■ **What the task requires**:
Copy every entry exactly as given, minus the images.

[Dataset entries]
##############################
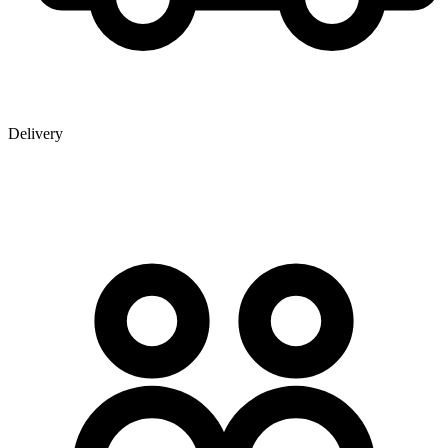
Delivery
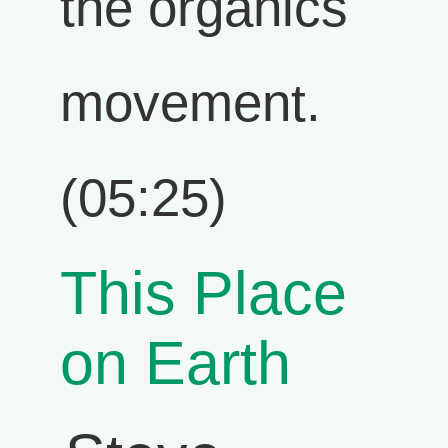
the organics
movement.
(05:25)
This Place
on Earth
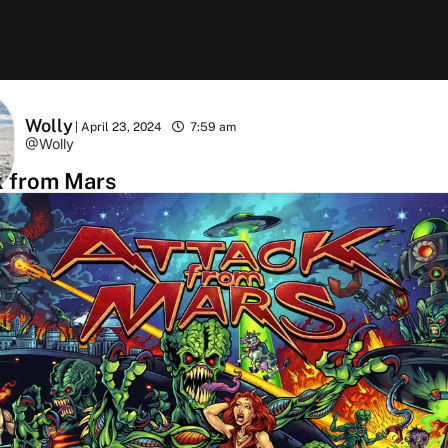
Wolly
|
April 23, 2024
7:59 am
@Wolly
k from Mars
##############################
■ **Completed exercise**:
Delivery
the organics
movement.
(05:25)
This Place
on Earth
Wolly
|
April 23, 2024
7:59 am
@Wolly
k from Mars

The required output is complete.